Add a Bluetooth helmet system

A Bluetooth helmet system is an excellent option for motorcycle riders who want to enjoy the open road while listening to their favorite playlists, podcasts, or even voice directions from their phone or GPS. Bluetooth connectivity has made seamless access to many devices simple and intuitive. Today, motorcycle owners can integrate Bluetooth headphone devices into their helmets. Fiddling with an earbud underneath your head protection (and worrying about dropping it) isn't a part of the equation.

These tools also make taking calls a breeze without needing to stop to talk to someone. The long-distance driving experience is far more enjoyable with the help of this entertainment, communication, and guidance accessory.
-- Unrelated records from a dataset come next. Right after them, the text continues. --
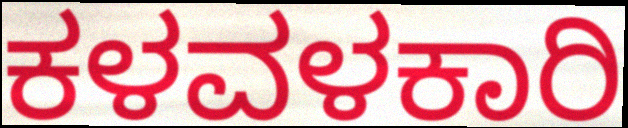
ಕಳವಳಕಾರಿ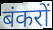
बंकरों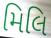
મિલિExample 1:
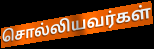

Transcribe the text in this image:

சொல்லியவர்கள்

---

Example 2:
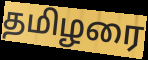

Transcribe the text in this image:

தமிழரை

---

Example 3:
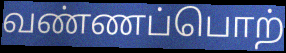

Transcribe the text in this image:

வண்ணப்பொற்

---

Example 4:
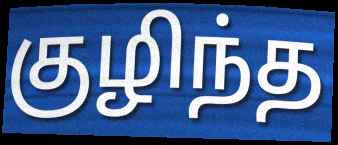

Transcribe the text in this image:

குழிந்த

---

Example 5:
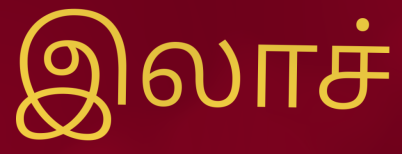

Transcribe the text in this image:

இலாச்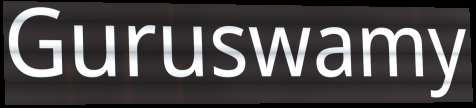
GuruswamyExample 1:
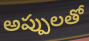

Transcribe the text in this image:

అప్పులతో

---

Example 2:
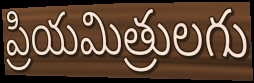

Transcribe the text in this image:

ప్రియమిత్రులగు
Regarding ear gear, you might also consider using a set of earplugs to minimize road noise. If you're spending hours each day cruising down the highway, the constant drone that emanates from your bike's tires can take away from the peacefulness and enjoyability of the ride. A set of earplugs can make for a more mindful and wholesome experience and offers a change of pace when the road is too demanding.
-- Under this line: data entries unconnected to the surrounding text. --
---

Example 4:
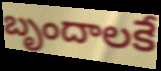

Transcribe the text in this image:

బృందాలకే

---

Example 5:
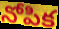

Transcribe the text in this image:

నోపిక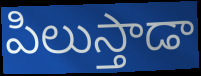
పిలుస్తాడా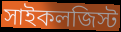
সাইকলজিস্ট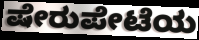
ಷೇರುಪೇಟೆಯ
Install new, larger foot pegs

A few key factors influence your seated position — one of them is your feet, and this lower point of contact plays a significant role in overall comfort while on the roadway. Small foot pegs can be forgiven on a racer-style motorcycle that prizes sleek lines and a trim silhouette over other stylistic options for a short ride. However, on a bike you intend to tour, large foot pegs that offer mobility and adjustability in your grip are vital installations.

Larger foot pegs will allow you to readjust your positioning on the motorcycle freely while riding. A wider foot peg is also a good option for bikers who do a lot of off-road driving. The increased surface area gives an off-road enthusiast a better grip on the vehicle while traversing the wild landscape beneath their wheels. 

You might also consider repositioning where your existing pegs are located. A change in the layout of your pegs will shift the way your legs bend when you saddle up. This can drastically increase or decrease the strain that your body experiences while exploring your next long-distance adventure.

Bring along an emergency communication system

Many riders utilize their phones as GPS and communication outlets while riding. For the best experience with your phone as a navigational device, it's a good idea to consider a vibration-dampening mount accessory

You may also run into more dire situations in which your phone isn't sufficient. If you're involved in an accident, puncture a tire in an area with poor reception, or run out of gas, a more substantial SOS signaling resource is necessary. That's why many long-distance riders never leave home without an emergency communication system to back up their existing calling capabilities. Emergency communicators often utilize satellite relays and come packed with either extensive two-way communication features or a single button that works almost anywhere.

Whatever your preference, it's essential that you bring this piece of gear along with you anytime you head off on a road trip. The knowledge that you can call for help and that the message will be received no matter your geographic circumstances is powerful. It allows you to ride without worrying about a mishap, giving you the freedom to enjoy the road and the journey.

A flat repair kit and air compressor

Finally, all motorcyclists should pack an emergency tire repair kit. Unlike a car, your motorcycle doesn't have a compartment for a spare tire. Therefore, riders must take care of their wheels and fix them as soon as a problem arises. The typical touring tire uses belts or cords inside and a purpose-built hardened outer layer to take a lot of punishment from the many miles of roadway between a rider and their completed voyage.

This means repairing and reinflating a tire is possible under most circumstances. A flat repair kit is a reasonably small addition to your bike's storage compartments and should always be carried — even while traversing local roadways or during your daily commute. 

A portable air compressor is a little more cumbersome, but it can save you from a serious headache and many hours of derailment in the event of a puncture. Fixing and reinflating a flat tire is a job that will only take minutes if you bring the appropriate equipment.